Saved entries:
╭──

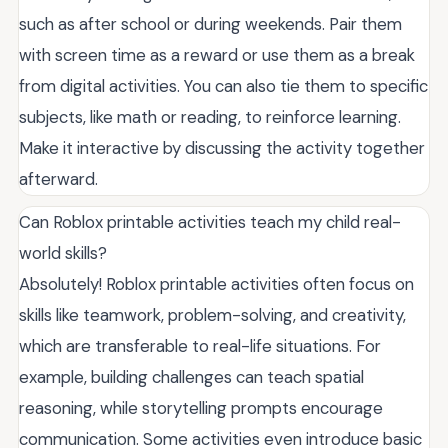
such as after school or during weekends. Pair them
with screen time as a reward or use them as a break
from digital activities. You can also tie them to specific
subjects, like math or reading, to reinforce learning.
Make it interactive by discussing the activity together
afterward.
Can Roblox printable activities teach my child real-
world skills?
Absolutely! Roblox printable activities often focus on
skills like teamwork, problem-solving, and creativity,
which are transferable to real-life situations. For
example, building challenges can teach spatial
reasoning, while storytelling prompts encourage
communication. Some activities even introduce basic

╰──

Exercise
Check each line in the records above for the word "skills". Return those that have it.

Problem solution
world skills?
skills like teamwork, problem-solving, and creativity,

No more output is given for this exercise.